Kolter and Fredrikson said this matters because the industry is now seeing a small number of widely used models and agent frameworks. If a vulnerability affects popular systems such as coding assistants, the consequences could spread quickly across many users and enterprises.

Why frontier models are not automatically safer

The Gray Swan executives pushed back on the idea that larger or more capable models are naturally more secure. In their view, scale does not automatically solve robustness problems. Instead, new capabilities can create new attack surfaces, particularly in systems that act on a user’s behalf.

They also discussed the limits of relying only on better prompting or basic policy settings. As AI deployments become more autonomous, they said organizations need guardrails, permissions, and identity systems that are built with agents in mind. Gray Swan has products aimed at that market, including its guardrail offering Cygnal and its red-teaming platform Shade.

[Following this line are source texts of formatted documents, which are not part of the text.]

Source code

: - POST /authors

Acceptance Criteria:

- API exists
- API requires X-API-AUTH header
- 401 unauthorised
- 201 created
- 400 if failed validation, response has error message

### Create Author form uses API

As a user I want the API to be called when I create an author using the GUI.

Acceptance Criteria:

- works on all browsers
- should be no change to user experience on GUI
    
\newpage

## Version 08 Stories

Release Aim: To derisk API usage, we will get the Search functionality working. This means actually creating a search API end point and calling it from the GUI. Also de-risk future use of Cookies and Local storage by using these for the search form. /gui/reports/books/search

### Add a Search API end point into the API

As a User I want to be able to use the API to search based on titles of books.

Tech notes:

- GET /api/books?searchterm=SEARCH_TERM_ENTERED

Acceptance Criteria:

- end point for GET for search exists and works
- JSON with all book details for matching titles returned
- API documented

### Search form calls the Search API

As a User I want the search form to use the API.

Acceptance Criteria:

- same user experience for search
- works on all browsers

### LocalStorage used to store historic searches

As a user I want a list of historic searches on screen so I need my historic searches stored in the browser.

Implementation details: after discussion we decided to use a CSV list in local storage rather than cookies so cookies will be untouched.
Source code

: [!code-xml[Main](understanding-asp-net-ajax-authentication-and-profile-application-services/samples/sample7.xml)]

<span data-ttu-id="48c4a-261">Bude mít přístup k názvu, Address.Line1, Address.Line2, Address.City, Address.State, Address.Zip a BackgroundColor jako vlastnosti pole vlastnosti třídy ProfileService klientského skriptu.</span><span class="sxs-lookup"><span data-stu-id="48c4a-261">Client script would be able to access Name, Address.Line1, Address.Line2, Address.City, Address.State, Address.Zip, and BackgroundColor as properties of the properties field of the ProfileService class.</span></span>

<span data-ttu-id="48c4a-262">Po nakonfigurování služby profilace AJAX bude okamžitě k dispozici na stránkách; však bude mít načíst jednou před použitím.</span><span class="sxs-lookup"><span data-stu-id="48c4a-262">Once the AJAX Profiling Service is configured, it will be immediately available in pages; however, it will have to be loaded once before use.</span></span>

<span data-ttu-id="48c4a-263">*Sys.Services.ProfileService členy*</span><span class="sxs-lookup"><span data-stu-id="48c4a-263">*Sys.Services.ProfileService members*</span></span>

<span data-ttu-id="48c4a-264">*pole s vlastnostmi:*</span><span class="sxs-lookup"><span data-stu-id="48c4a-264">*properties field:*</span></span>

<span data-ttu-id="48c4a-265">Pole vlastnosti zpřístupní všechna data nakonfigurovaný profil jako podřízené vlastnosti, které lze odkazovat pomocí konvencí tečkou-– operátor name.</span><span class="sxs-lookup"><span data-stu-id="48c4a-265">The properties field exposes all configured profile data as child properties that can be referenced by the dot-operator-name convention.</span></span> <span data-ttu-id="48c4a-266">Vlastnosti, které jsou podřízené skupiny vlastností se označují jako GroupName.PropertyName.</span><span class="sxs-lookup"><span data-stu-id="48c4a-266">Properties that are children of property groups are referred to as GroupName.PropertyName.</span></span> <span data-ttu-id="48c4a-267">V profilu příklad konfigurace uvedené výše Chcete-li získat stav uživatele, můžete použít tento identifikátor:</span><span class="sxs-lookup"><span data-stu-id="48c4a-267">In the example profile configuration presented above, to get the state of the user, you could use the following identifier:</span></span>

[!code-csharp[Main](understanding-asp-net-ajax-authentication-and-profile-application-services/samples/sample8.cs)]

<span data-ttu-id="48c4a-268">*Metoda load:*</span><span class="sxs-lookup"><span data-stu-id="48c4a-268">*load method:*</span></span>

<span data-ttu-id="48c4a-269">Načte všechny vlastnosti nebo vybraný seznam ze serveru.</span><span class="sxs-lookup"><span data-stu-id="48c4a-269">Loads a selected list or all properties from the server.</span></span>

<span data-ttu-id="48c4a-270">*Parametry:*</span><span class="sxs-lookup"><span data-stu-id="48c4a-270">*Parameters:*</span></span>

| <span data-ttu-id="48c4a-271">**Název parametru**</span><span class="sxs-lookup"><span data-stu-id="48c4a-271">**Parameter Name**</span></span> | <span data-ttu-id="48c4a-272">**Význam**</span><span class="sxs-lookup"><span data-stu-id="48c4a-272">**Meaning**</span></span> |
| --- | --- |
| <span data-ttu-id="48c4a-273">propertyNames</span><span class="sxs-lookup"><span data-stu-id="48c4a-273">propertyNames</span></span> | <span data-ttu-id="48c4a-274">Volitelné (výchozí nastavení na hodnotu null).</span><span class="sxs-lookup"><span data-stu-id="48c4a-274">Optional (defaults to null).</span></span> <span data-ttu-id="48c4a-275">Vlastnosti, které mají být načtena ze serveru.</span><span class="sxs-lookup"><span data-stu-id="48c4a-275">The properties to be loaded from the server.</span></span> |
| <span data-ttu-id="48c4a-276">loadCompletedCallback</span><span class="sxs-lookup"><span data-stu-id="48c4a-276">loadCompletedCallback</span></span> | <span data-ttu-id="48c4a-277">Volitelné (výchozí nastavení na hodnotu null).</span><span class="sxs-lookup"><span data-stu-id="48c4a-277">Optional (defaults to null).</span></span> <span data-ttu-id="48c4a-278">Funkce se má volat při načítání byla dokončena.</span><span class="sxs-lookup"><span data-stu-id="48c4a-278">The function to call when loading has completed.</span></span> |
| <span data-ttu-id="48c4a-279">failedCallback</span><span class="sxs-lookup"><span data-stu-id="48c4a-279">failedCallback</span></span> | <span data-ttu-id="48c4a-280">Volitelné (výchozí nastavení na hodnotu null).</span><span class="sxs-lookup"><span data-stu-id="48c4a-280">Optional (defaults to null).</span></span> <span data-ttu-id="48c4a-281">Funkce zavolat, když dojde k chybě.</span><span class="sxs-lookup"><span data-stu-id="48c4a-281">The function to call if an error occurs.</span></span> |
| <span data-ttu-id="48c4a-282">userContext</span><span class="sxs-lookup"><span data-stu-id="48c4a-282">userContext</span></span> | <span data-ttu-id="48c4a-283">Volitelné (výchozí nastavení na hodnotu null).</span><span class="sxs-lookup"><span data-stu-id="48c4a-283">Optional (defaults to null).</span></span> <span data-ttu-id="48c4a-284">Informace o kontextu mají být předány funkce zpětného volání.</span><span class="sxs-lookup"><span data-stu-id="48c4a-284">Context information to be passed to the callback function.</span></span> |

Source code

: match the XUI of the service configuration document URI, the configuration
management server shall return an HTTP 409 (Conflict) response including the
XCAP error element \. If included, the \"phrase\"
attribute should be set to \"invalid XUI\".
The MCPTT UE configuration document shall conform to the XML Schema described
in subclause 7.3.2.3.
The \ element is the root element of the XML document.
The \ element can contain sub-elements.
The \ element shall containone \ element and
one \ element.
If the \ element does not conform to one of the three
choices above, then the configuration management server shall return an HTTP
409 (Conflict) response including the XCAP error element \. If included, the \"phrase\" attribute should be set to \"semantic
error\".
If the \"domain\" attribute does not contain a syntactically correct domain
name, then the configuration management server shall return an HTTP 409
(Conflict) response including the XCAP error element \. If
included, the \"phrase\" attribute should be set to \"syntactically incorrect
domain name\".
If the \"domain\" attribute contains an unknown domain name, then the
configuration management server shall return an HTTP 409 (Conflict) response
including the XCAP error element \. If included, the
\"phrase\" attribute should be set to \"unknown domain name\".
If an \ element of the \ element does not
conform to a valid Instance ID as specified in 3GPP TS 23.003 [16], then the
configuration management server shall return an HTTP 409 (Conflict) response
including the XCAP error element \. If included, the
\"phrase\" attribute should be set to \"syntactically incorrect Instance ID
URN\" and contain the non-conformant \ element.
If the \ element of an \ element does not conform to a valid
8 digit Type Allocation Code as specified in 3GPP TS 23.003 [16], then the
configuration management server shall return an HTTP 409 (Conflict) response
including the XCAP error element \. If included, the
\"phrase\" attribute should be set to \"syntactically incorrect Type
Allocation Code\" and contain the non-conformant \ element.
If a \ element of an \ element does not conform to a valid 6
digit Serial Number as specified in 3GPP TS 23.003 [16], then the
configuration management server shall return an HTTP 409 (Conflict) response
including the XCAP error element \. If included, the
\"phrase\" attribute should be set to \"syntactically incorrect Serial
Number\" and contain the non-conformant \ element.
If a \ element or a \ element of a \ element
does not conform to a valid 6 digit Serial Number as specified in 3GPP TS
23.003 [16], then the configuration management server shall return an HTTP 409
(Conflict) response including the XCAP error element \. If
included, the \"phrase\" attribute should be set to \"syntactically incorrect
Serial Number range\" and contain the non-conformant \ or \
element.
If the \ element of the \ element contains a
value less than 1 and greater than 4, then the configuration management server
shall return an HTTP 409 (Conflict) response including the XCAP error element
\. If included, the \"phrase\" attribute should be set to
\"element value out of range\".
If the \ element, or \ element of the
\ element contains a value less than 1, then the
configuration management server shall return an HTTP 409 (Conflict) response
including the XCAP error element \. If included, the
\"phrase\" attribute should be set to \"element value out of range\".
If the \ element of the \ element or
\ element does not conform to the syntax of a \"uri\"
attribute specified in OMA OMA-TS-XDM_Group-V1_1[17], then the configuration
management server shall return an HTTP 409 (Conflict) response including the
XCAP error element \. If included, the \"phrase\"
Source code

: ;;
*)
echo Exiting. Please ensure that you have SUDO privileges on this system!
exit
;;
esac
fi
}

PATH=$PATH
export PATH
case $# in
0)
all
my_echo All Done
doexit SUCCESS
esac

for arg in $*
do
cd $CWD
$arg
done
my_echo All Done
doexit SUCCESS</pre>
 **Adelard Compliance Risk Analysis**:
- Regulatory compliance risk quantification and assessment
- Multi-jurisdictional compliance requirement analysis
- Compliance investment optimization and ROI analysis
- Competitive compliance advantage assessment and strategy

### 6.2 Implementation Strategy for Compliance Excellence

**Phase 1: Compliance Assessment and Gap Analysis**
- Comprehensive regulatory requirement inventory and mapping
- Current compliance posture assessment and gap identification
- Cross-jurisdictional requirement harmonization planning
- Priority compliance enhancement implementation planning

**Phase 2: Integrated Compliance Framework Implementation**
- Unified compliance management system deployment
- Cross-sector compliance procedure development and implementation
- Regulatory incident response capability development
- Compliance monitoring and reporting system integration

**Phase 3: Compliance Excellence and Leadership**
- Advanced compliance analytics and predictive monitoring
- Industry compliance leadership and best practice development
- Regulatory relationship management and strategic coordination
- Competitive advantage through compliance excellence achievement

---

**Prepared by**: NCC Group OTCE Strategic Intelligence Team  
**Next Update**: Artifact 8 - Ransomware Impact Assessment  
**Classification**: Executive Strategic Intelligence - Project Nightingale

The company’s framing reflects a broader shift in the industry. What started as model evaluation is moving toward a larger security stack that includes testing, policy enforcement, and operational controls. Gray Swan’s leaders suggested that insurance and compliance could eventually become part of that ecosystem as enterprises look for ways to manage AI risk.

A visible but uncertain threat

Kolter and Fredrikson described the next major AI security incident as something like a gray swan, a serious event that many people can already see coming even if the timing is uncertain. Their warning is not that a large breach has already happened, but that the ingredients are in place: widely deployed agents, untrusted inputs, and systems that can take meaningful actions.

For now, Gray Swan is betting that the best defense is continued red teaming, more rigorous evaluation, and security tools designed specifically for AI systems. The company’s message is that organizations adopting agents should assume attackers will probe them, and should prepare accordingly.